TUGAS YANG DIBERIKAN: Tolong salin ulang bagian teks tentang efisiensi anggaran MK, mulai dari "Sebelumnya, Heru mengatakan" dan berakhir pada "sampai Mei 2025.".

MAHKAMAH Konstitusi (MK) menjadi salah satu lembaga yang terkena dampak dari kebijakan efisiensi anggaran 2025 sebagaimana instruksi Presiden Prabowo Subianto. Besaran dana yang harus dipangkas MK sebesar Rp226,1 miliar.
Sekretaris Jenderal Mahkamah Konstitusi (MK) Heru Setiawan menjelaskan kebijakan efisiensi anggaran telah berdampak pada penanganan perkara perselisihan hasil pemilihan umum kepala daerah (PHPU-Kada) yang masih akan berlangsung hingga 24 Februari mendatang. Anggaran operasional untuk sidang tidak bisa dibayarkan.
“Penanganan perkara perselisihan hasil pemilihan umum kepala daerah (PHPU Kada) tidak dapat dibayarkan karena tidak ada anggaran tersisa,” kata Heru dalam keterangannya di Jakarta pada Rabu (12/2).
Selain itu, efisiensi juga berdampak pada kebutuhan dalam rangka kegiatan penanganan perkara Pengujian Undang-Undang (PUU), Sengketa Kewenangan Lembaga Negara (SKLN), dan perkara lainnya hingga akhir tahun akan mengalami kekurangan karena tidak ada anggaran tersisa.
Lebih lanjut, Heru menjelaskan terkait komitmen MK untuk pemeliharaan gedung, kendaraan, peralatan, mesin, dan keperluan pokok sehari-hari perkantoran juga berpotensi tidak dapat dibayarkan.
“Hal-hal tersebut kami sudah melakukan alokasi pemulihan ini, sudah melakukan efisiensi di segala bidang. Termasuk hal-hal, jadi kami mengalokasikan hanya untuk basis operasional Mahkamah sehari-hari, perjalanan dinas dan lain-lain sudah kita tiadakan,” ujar Heru.
Sebelumnya, Heru mengatakan kebijakan efisiensi anggaran telah berdampak pada kemampuan MK untuk membayarkan gaji dan tunjangan para pegawai. Dikatakan bahwa pembayaran gaji dan tunjangan sebesar Rp45,097 miliar hanya mampu untuk dibayarkan sampai Mei 2025.
“Sisa anggaran saat ini adalah Rp295,1 miliar. Masing-masing kami alokasikan belanja pegawai adalah 28,4% atau setara Rp83,361 miliar. Belanja barangnya Rp198,3 miliar atau setara 67,2%. Belanja modal 4,6% atau setara dengan Rp13,4 miliar,” kata Heru.

BARIS YANG DITAMPILKAN:
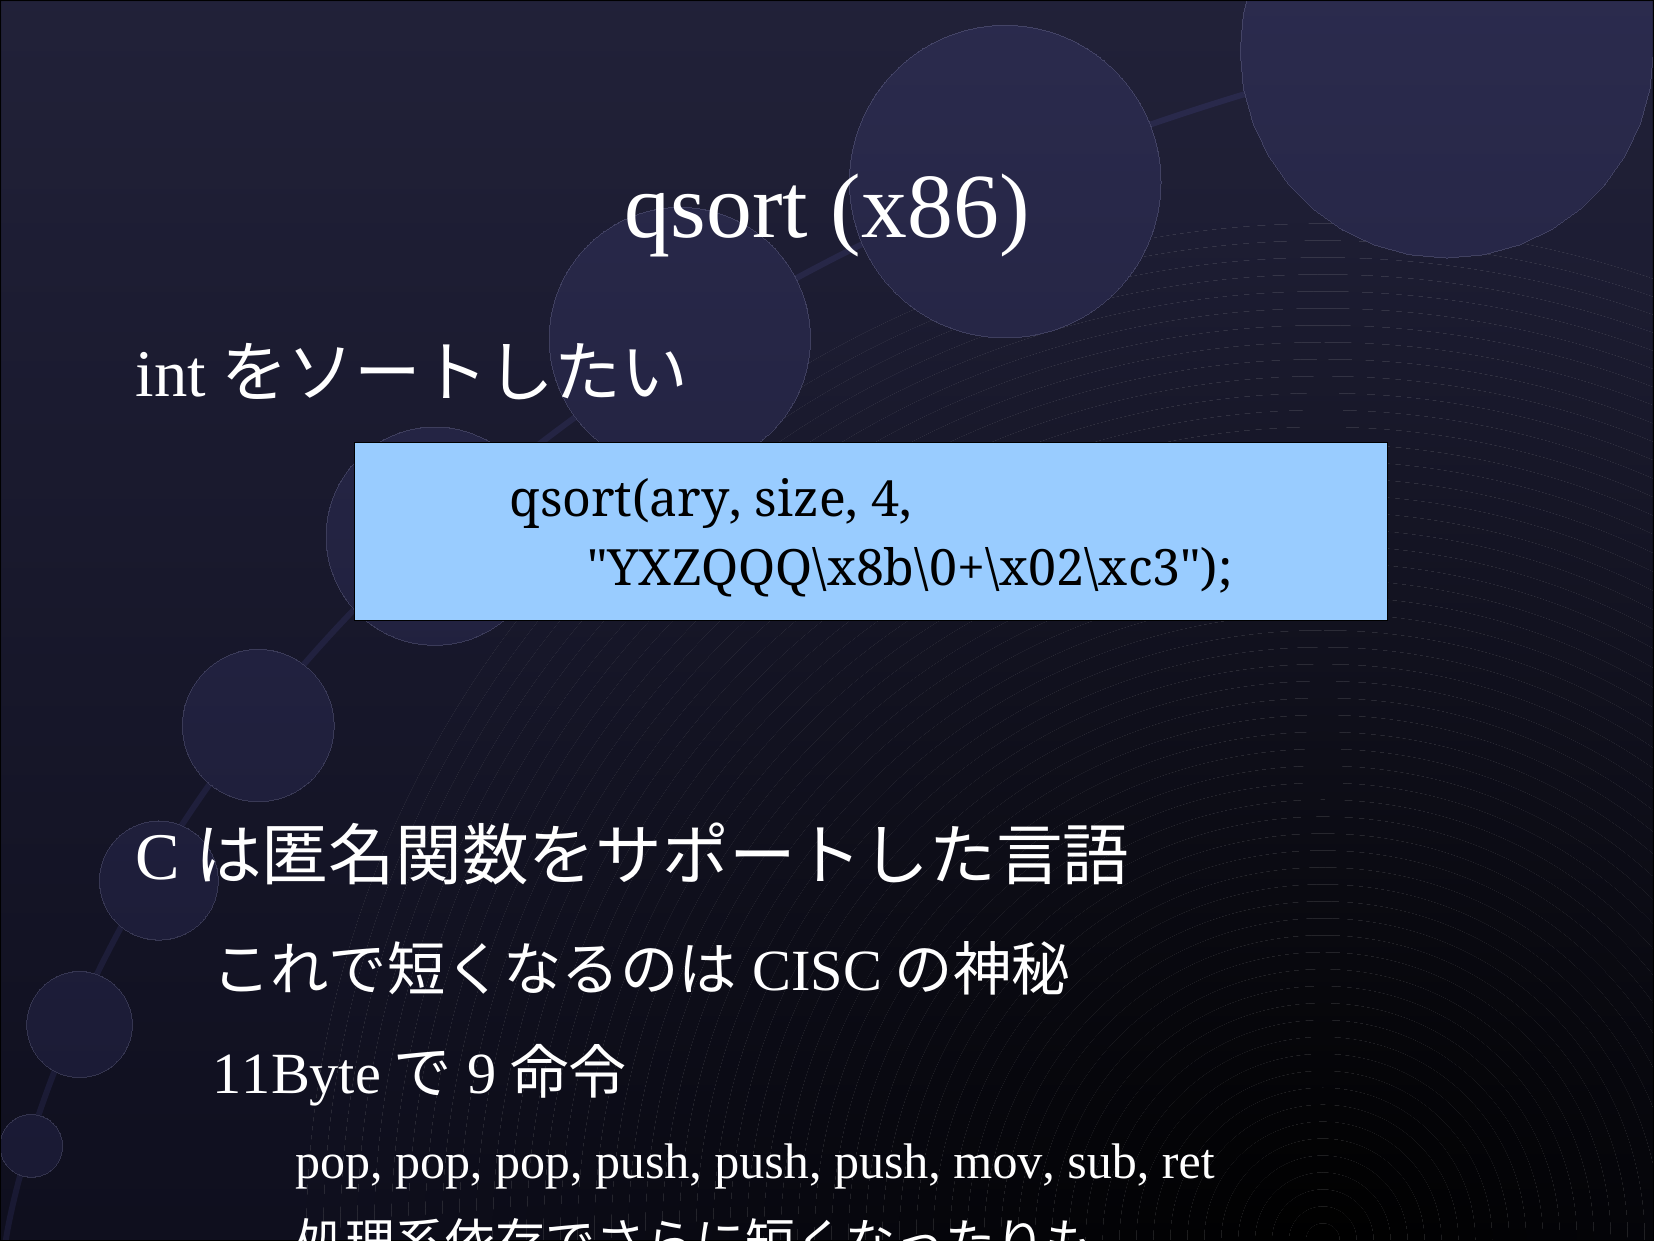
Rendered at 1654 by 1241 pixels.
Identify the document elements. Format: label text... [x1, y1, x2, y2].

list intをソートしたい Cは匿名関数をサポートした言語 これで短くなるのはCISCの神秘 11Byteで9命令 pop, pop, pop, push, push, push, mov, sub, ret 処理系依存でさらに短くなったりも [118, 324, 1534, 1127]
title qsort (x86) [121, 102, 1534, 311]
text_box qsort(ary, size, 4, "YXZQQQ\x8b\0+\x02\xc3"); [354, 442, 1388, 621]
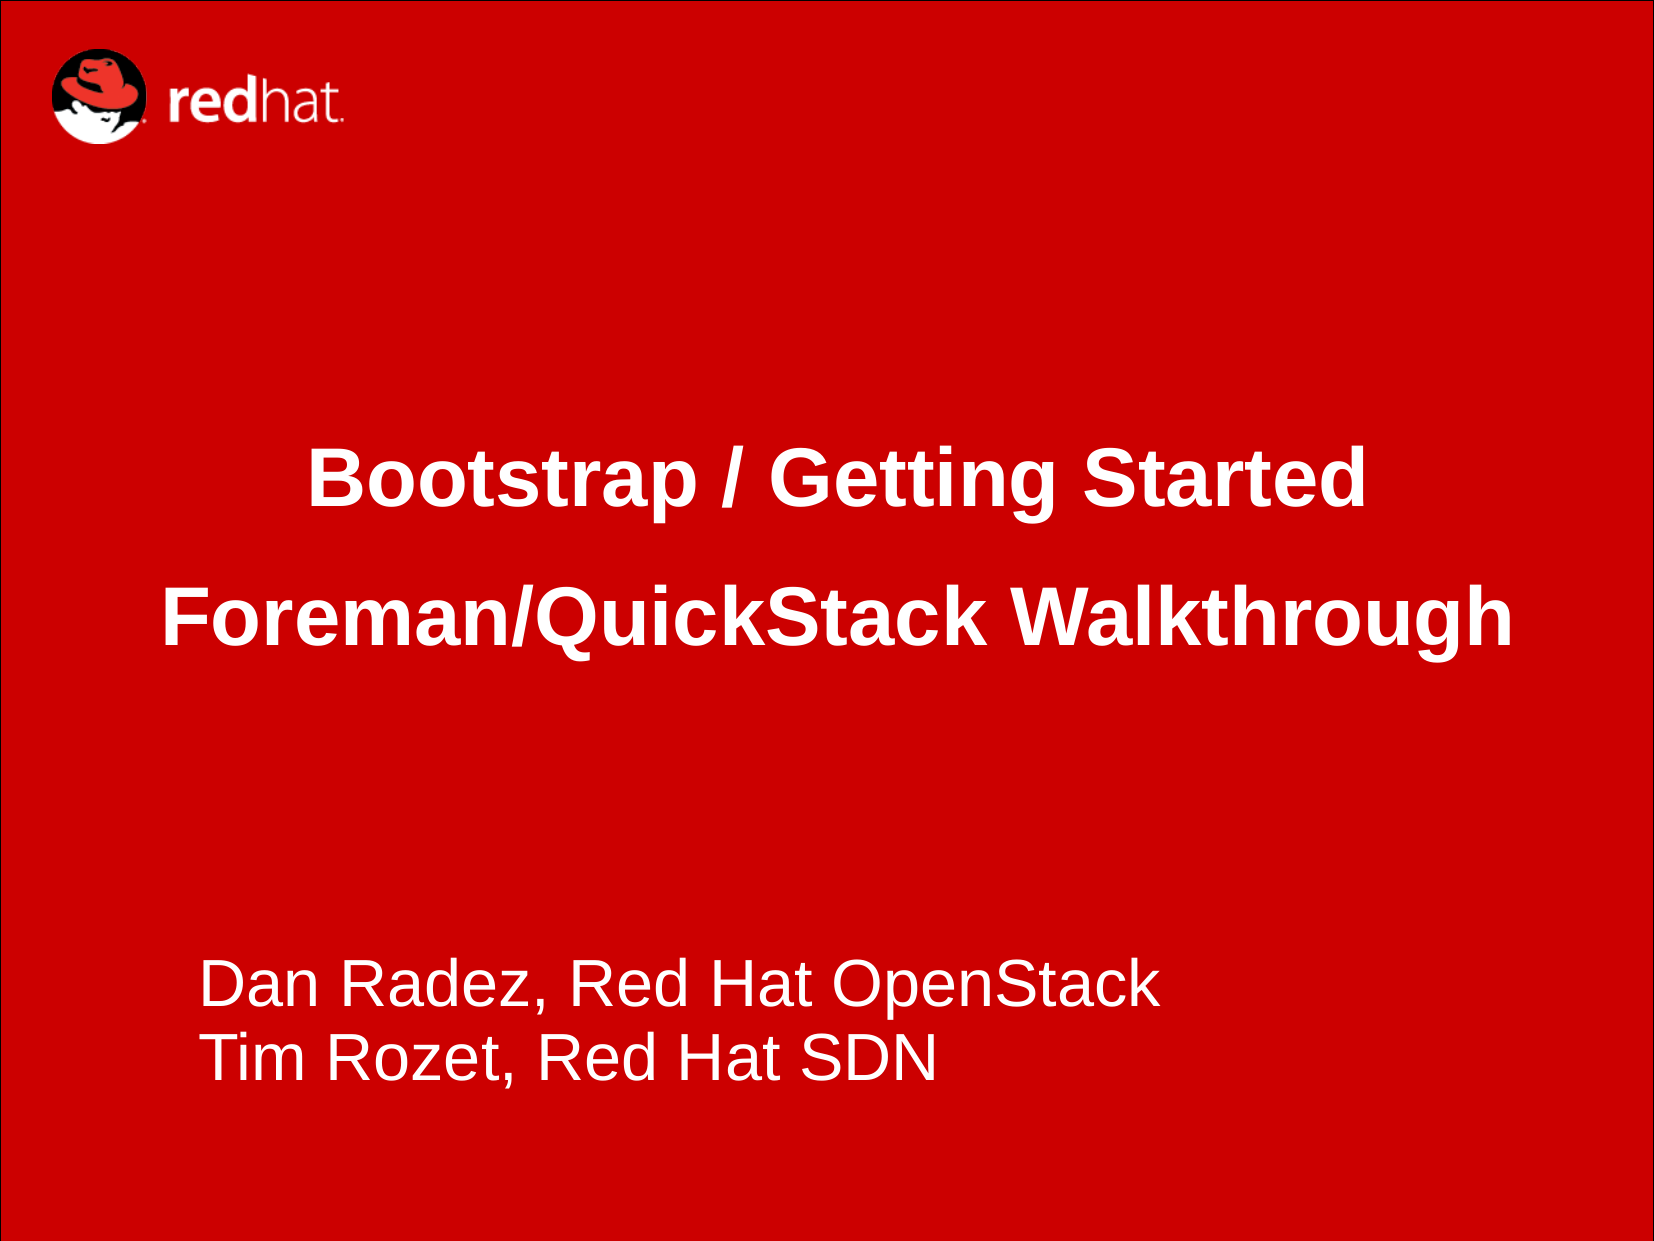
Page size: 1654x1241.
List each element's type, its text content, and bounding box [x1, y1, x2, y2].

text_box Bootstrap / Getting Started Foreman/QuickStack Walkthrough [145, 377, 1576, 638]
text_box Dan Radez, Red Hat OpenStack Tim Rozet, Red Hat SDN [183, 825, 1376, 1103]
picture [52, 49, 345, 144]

--

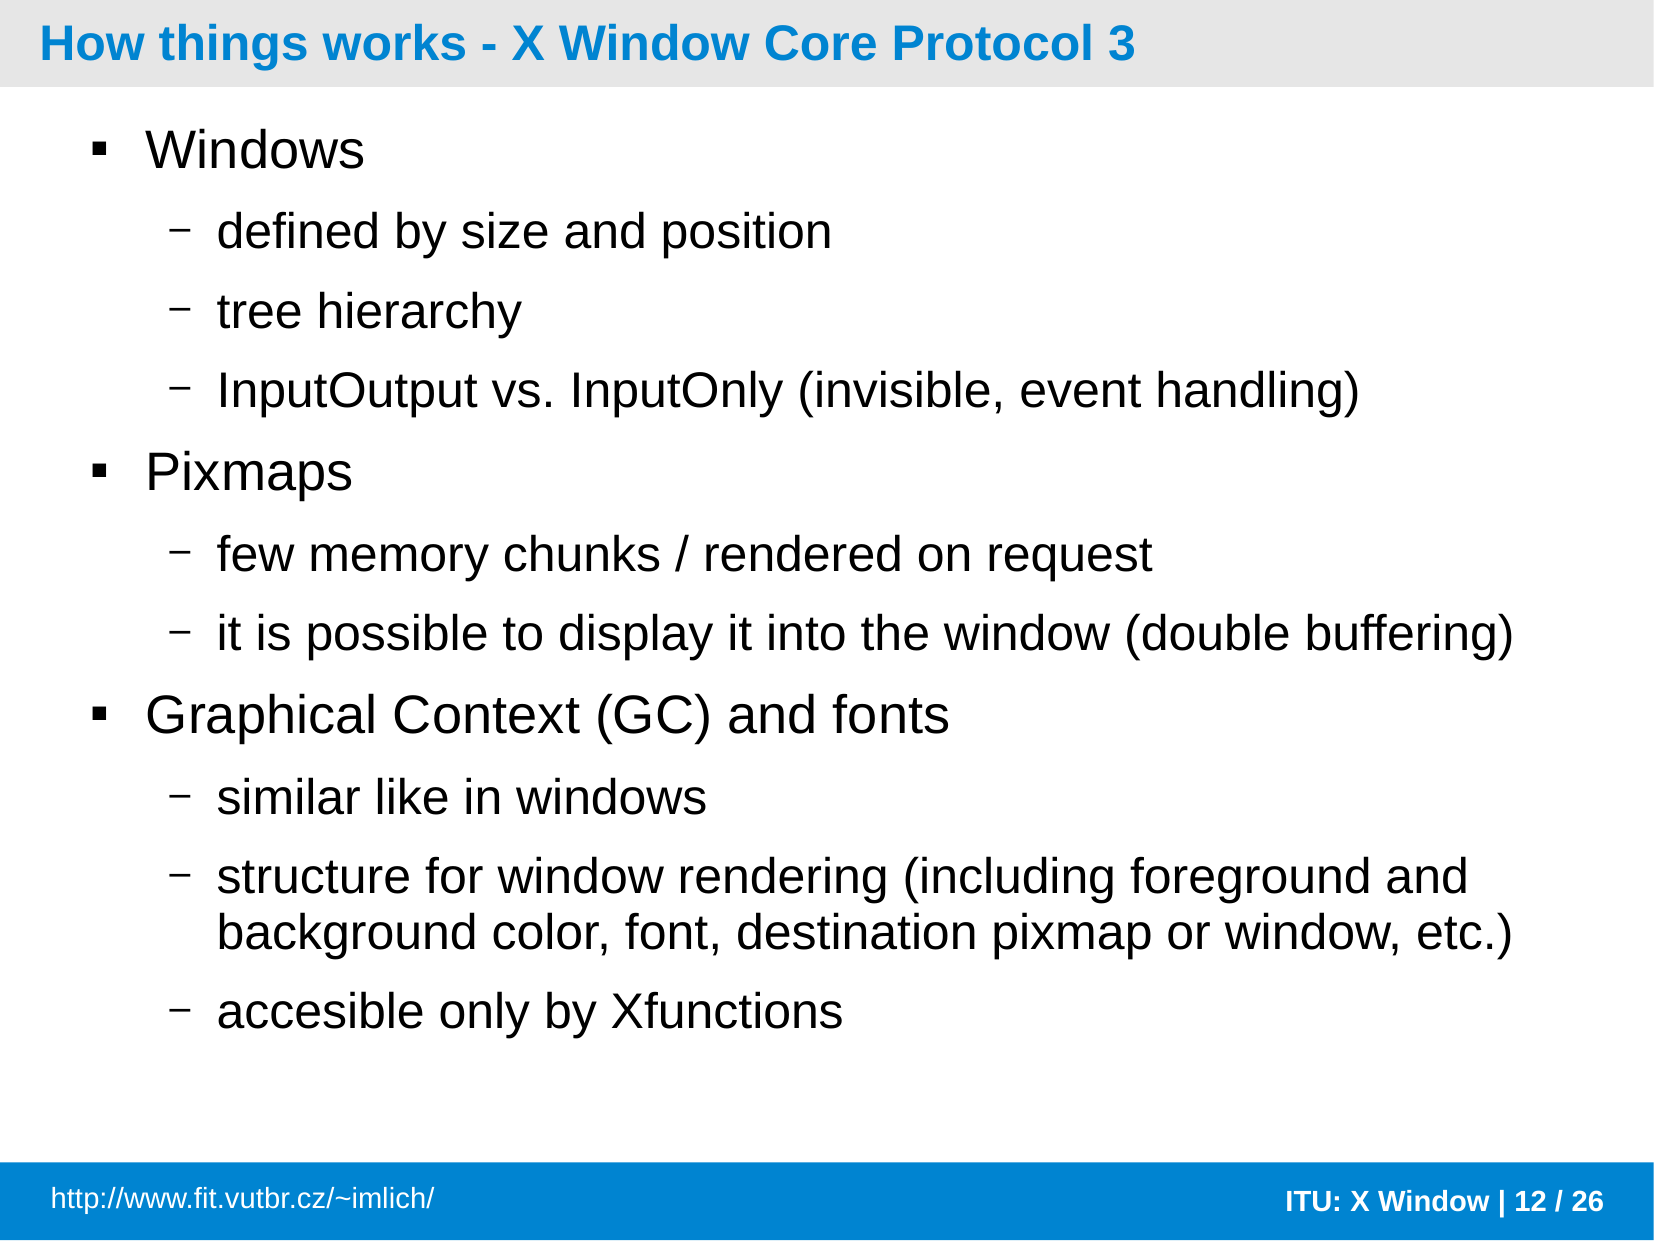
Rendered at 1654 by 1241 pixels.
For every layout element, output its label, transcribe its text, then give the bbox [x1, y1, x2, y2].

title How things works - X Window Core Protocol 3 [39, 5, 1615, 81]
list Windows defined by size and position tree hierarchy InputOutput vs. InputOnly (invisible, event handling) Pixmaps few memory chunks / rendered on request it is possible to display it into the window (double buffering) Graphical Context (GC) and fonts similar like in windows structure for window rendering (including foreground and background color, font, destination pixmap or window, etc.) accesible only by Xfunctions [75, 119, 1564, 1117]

--

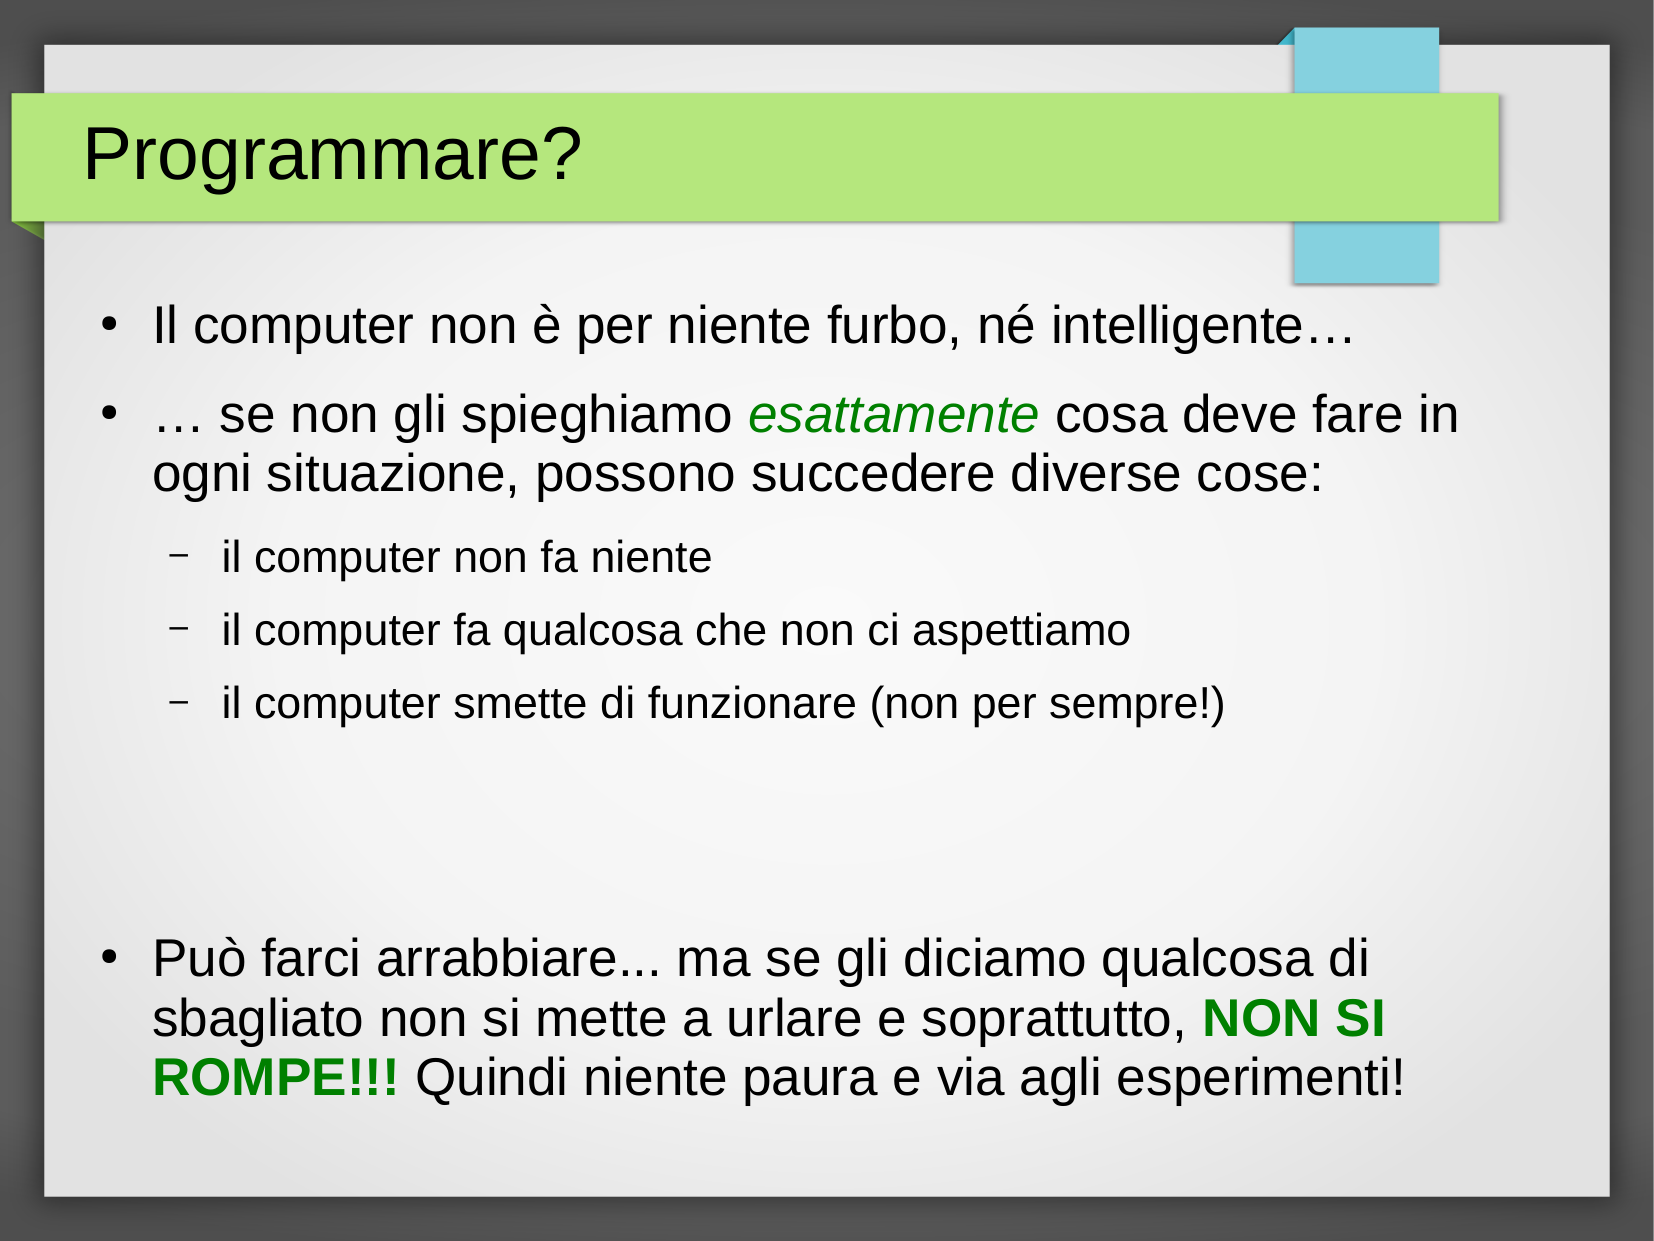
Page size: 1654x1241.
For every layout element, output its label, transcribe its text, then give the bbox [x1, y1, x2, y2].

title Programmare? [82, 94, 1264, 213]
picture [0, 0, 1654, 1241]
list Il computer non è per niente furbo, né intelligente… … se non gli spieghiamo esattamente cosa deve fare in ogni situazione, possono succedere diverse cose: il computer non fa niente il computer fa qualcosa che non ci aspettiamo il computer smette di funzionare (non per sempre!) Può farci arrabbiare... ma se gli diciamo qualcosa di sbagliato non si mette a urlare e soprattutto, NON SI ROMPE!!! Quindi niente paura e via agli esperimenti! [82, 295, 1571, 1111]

JAWABAN TUGAS INI:
Sebelumnya, Heru mengatakan kebijakan efisiensi anggaran telah berdampak pada kemampuan MK untuk membayarkan gaji dan tunjangan para pegawai. Dikatakan bahwa pembayaran gaji dan tunjangan sebesar Rp45,097 miliar hanya mampu untuk dibayarkan sampai Mei 2025.